[Saved entries]
☆ ☆ ☆ ☆

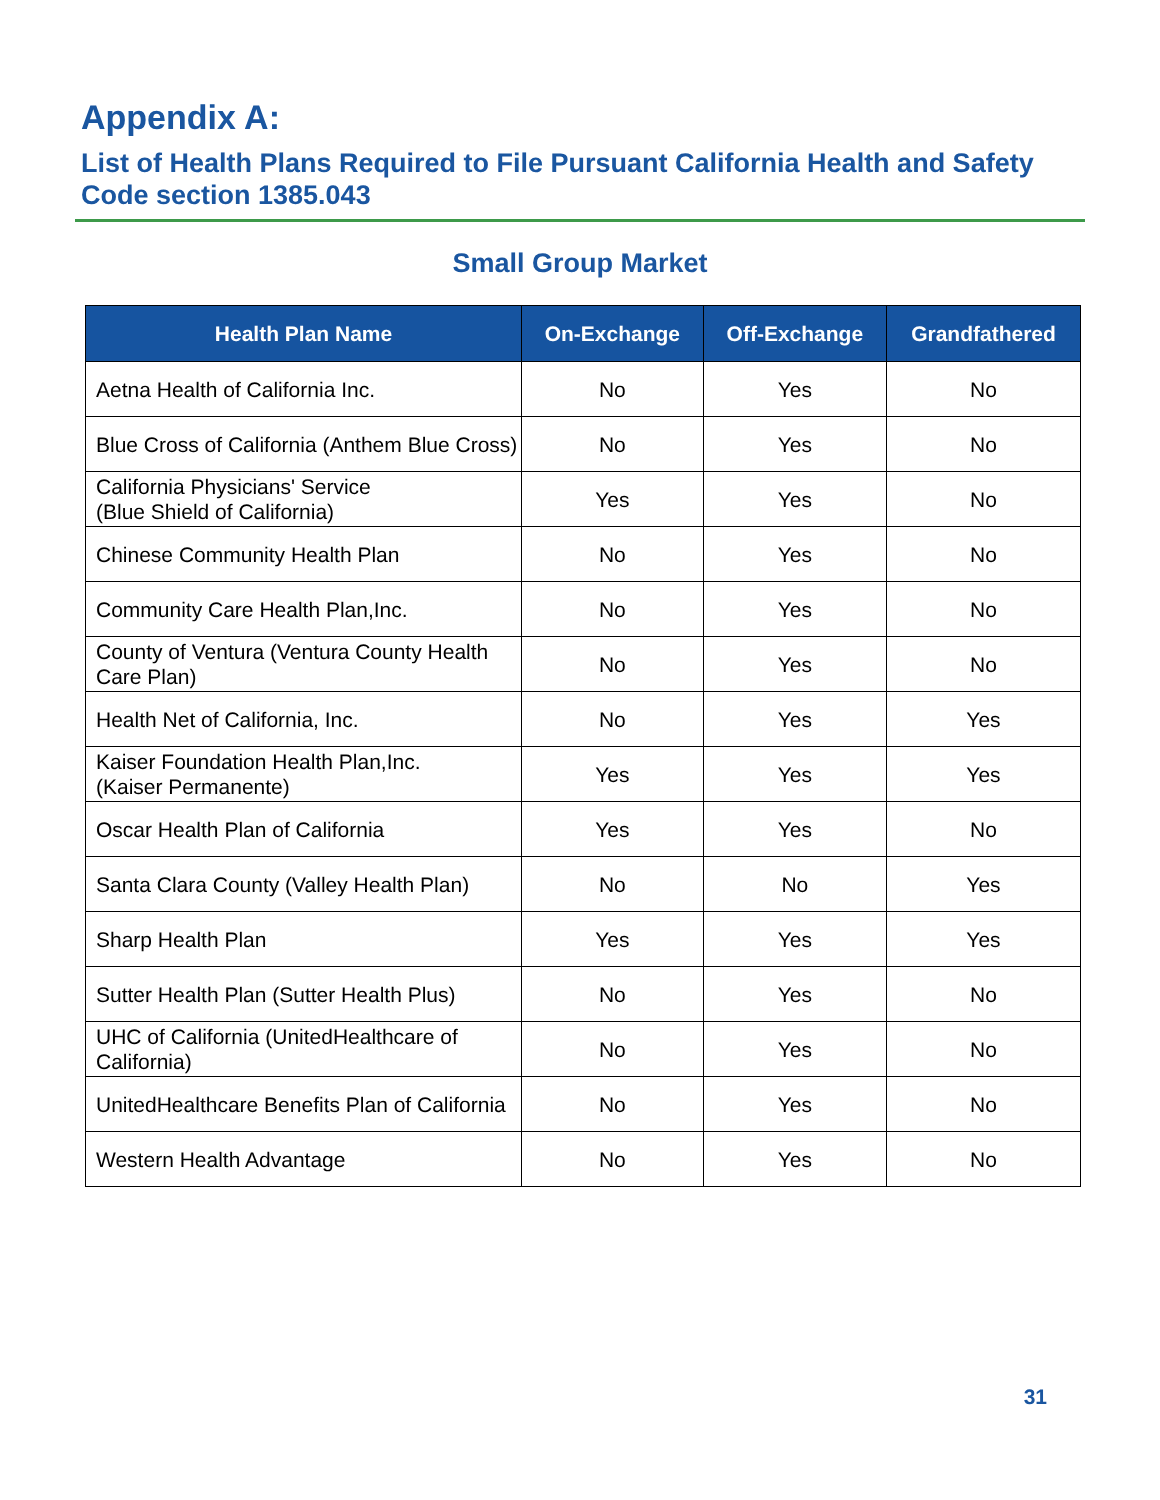Appendix A:
List of Health Plans Required to File Pursuant California Health and Safety Code section 1385.043
Small Group Market
| Health Plan Name | On-Exchange | Off-Exchange | Grandfathered |
| --- | --- | --- | --- |
| Aetna Health of California Inc. | No | Yes | No |
| Blue Cross of California (Anthem Blue Cross) | No | Yes | No |
| California Physicians' Service (Blue Shield of California) | Yes | Yes | No |
| Chinese Community Health Plan | No | Yes | No |
| Community Care Health Plan,Inc. | No | Yes | No |
| County of Ventura (Ventura County Health Care Plan) | No | Yes | No |
| Health Net of California, Inc. | No | Yes | Yes |
| Kaiser Foundation Health Plan,Inc. (Kaiser Permanente) | Yes | Yes | Yes |
| Oscar Health Plan of California | Yes | Yes | No |
| Santa Clara County (Valley Health Plan) | No | No | Yes |
| Sharp Health Plan | Yes | Yes | Yes |
| Sutter Health Plan (Sutter Health Plus) | No | Yes | No |
| UHC of California (UnitedHealthcare of California) | No | Yes | No |
| UnitedHealthcare Benefits Plan of California | No | Yes | No |
| Western Health Advantage | No | Yes | No |
31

☆ ☆ ☆ ☆

**Exercise objective:** The answer is the run of lines above from the line containing "Aetna Health of" through the line containing "Plus) | No | Yes | No |", copied exactly and alone.

**Task result:**
| Aetna Health of California Inc. | No | Yes | No |
| Blue Cross of California (Anthem Blue Cross) | No | Yes | No |
| California Physicians' Service (Blue Shield of California) | Yes | Yes | No |
| Chinese Community Health Plan | No | Yes | No |
| Community Care Health Plan,Inc. | No | Yes | No |
| County of Ventura (Ventura County Health Care Plan) | No | Yes | No |
| Health Net of California, Inc. | No | Yes | Yes |
| Kaiser Foundation Health Plan,Inc. (Kaiser Permanente) | Yes | Yes | Yes |
| Oscar Health Plan of California | Yes | Yes | No |
| Santa Clara County (Valley Health Plan) | No | No | Yes |
| Sharp Health Plan | Yes | Yes | Yes |
| Sutter Health Plan (Sutter Health Plus) | No | Yes | No |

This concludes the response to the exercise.